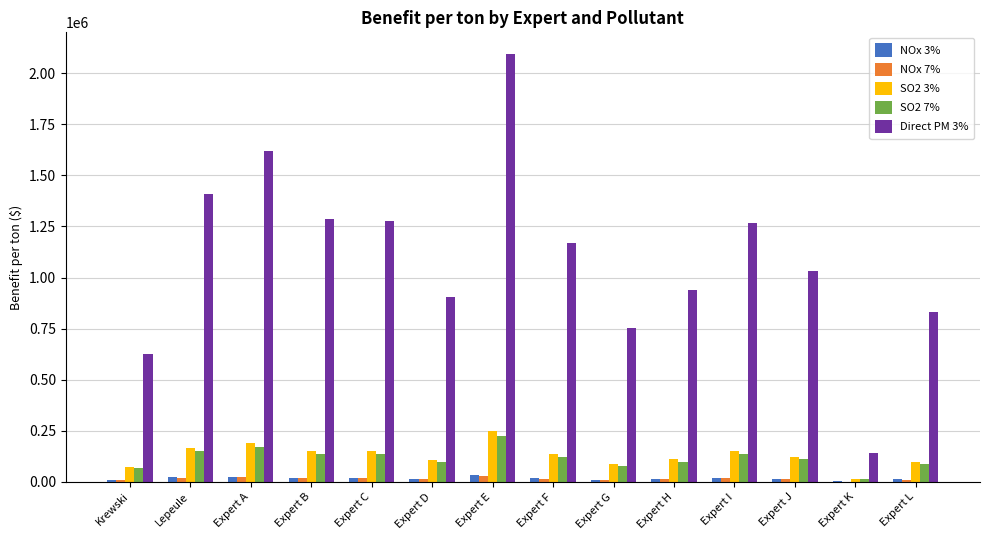

Where does the NOx 3% series first go above 18303?

Lepeule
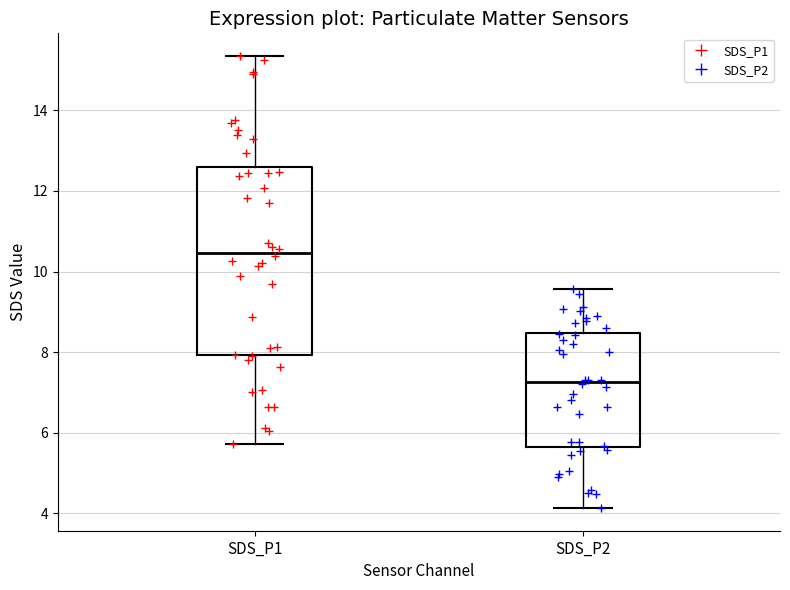

Which box has the highest median line?

SDS_P1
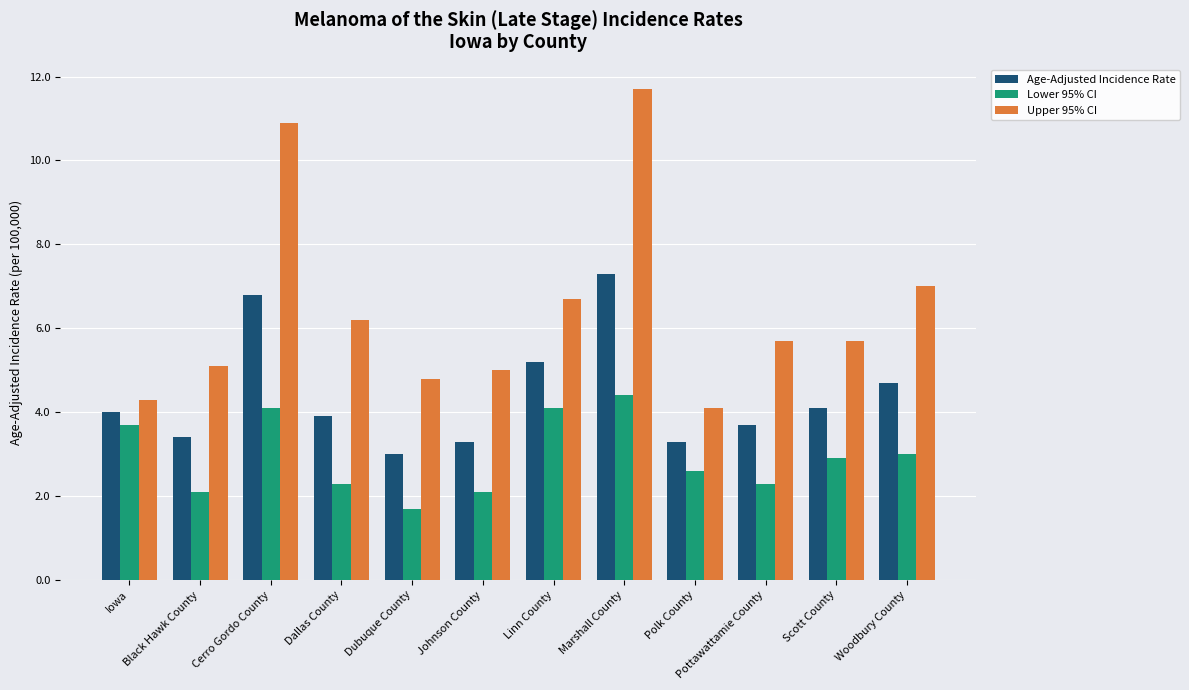

What is the maximum value for Age-Adjusted Incidence Rate?

7.3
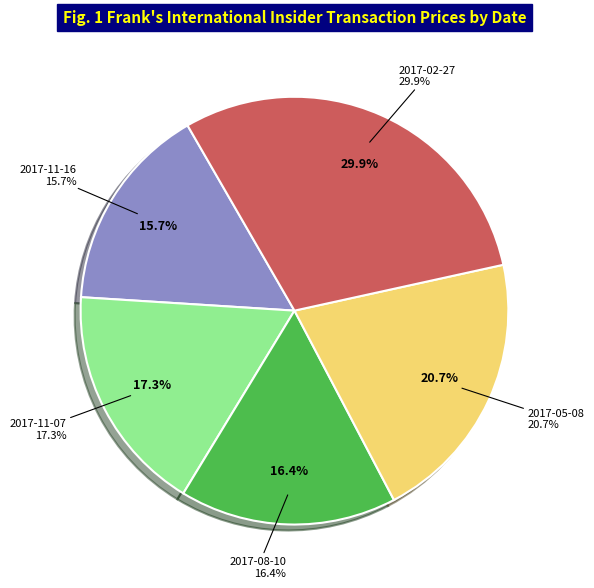

To the nearest percent, what is the combined percentage of 2017-11-07 and 2017-08-10?

34%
════
● WHAT IS NEEDED
Can you write out every entry above word for word, leaving the pictures out?

● RESPONSE TO THE EXERCISE
Where does the NOx 3% series first go above 18303?

Lepeule

Which box has the highest median line?

SDS_P1

What is the maximum value for Age-Adjusted Incidence Rate?

7.3

To the nearest percent, what is the combined percentage of 2017-11-07 and 2017-08-10?

34%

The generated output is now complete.